TASK TO COMPLETE: Output only the lines that run from the one with "assign m_address = base_addr" to the final line of the material, exactly as they are written.

DATASET RECORDS START

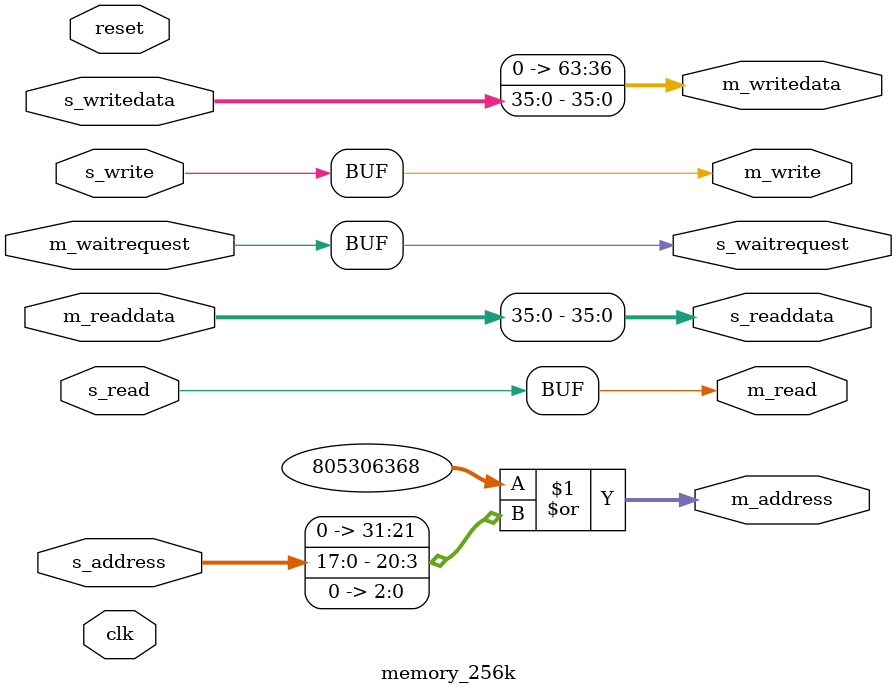
<source format=v>
module memory_256k(
	input wire clk,
	input wire reset,

	// 36 bit Slave
	input wire [17:0] s_address,
	input wire s_write,
	input wire s_read,
	input wire [35:0] s_writedata,
	output wire [35:0] s_readdata,
	output wire s_waitrequest,

	// 64 bit Avalon Master
	output wire [31:0] m_address,
	output wire m_write,
	output wire m_read,
	output wire [63:0] m_writedata,
	input wire [63:0] m_readdata,
	input wire m_waitrequest
);
	parameter [31:0] base_addr = 32'h30000000;

	assign m_address = base_addr | { s_address, 3'b0 };
	assign m_write = s_write;
	assign m_read = s_read;
	assign m_writedata = s_writedata;
	assign s_readdata = m_readdata;
	assign s_waitrequest = m_waitrequest;
endmodule

</source>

DATASET RECORDS END

OUTPUT BELOW:
	assign m_address = base_addr | { s_address, 3'b0 };
	assign m_write = s_write;
	assign m_read = s_read;
	assign m_writedata = s_writedata;
	assign s_readdata = m_readdata;
	assign s_waitrequest = m_waitrequest;
endmodule

</source>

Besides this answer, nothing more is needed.